* **EXTRACT TO READ**
..........
Tuesday, July 17, 2012

BLUES GENES - Boubacar Traoré @ The Unitarian Church

It's said that if you head off looking for the blues' genes you end up somewhere south of Timbucktu. Well the Malian embryo and the Missisippi evolution came together in divine celebration last Saturday in Dublin's Unitarian Church. Mali was represented by Boubacar Traoré who grooves in a similar musical and emotional niche as that of his northern Malian friend and other renowned desert bluesman the late great Ali Farka Toure
Providing soulful heart beats on calabash was Losseni Kone. (In parts of Africa large calabashes are hollowed, dried and used as percussion instruments) The blues was represented by Vincent Bucher who managed to blow the sound of a vast orchestra out of a sole harmonica.
..........
* **YOUR GOAL**
Condense the paragraph of the concert review that begins "Providing soulful heart beats" into a short bulleted list that keeps its main facts.

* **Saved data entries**
..........
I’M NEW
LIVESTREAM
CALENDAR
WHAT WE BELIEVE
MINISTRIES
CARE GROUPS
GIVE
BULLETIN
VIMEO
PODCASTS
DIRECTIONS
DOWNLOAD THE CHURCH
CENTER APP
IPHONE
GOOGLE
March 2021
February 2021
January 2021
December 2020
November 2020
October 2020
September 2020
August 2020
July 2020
..........
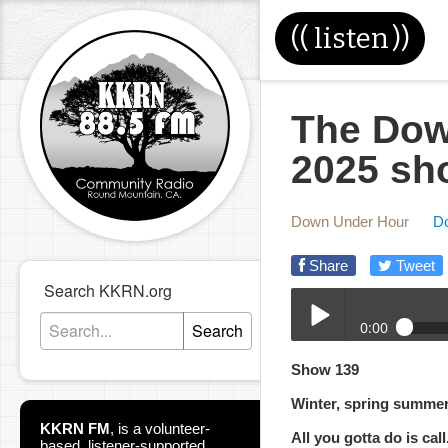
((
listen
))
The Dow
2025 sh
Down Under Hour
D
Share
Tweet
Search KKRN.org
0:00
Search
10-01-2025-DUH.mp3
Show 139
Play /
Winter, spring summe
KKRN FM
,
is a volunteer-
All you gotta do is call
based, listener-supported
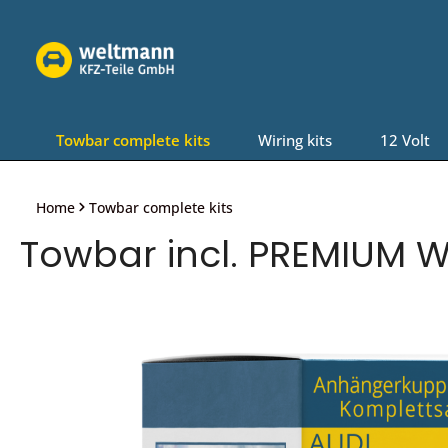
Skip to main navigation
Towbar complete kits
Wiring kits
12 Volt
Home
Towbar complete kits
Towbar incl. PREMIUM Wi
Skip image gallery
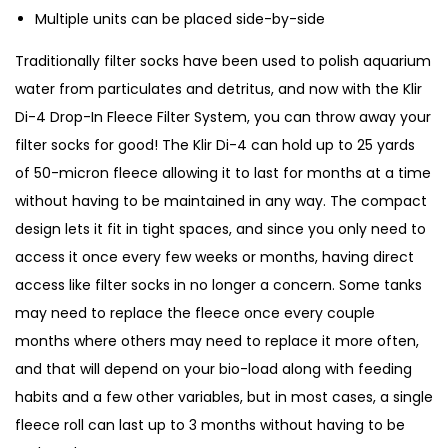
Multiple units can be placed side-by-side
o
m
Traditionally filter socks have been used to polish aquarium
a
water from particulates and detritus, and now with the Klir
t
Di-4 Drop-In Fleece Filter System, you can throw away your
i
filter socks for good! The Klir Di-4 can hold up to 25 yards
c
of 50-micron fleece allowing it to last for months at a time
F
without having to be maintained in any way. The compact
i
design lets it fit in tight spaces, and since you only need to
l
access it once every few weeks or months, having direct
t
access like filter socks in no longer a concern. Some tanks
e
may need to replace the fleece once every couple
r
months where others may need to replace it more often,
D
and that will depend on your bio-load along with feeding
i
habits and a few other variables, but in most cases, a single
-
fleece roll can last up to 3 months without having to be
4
..........
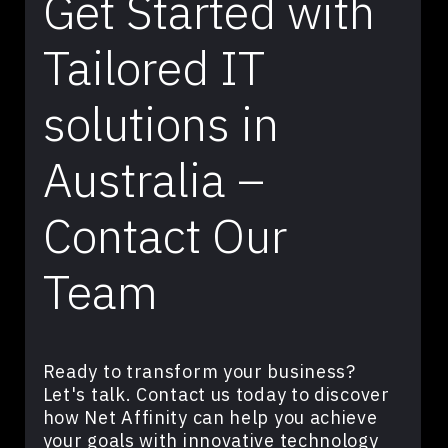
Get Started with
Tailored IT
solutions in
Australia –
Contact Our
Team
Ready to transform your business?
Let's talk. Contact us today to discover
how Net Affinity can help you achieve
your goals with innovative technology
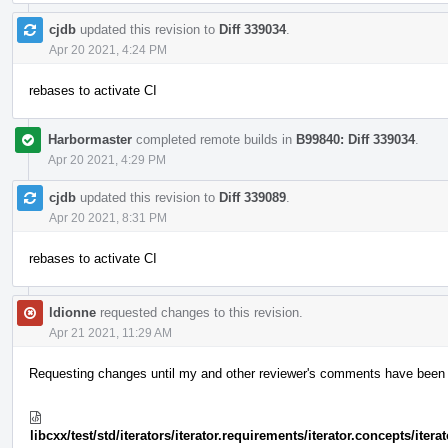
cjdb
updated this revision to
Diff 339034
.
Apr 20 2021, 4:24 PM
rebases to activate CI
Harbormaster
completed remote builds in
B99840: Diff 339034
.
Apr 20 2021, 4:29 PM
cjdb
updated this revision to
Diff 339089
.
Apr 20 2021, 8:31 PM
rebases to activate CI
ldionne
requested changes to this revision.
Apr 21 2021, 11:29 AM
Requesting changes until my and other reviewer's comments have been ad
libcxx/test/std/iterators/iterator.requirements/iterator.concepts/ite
..........
* **FINAL ANSWER**
- Losseni Kone played soulful heartbeats on calabash.
- In parts of Africa, large calabashes are hollowed, dried and used as percussion instruments.
- Vincent Bucher represented the blues, producing the sound of a vast orchestra from a single harmonica.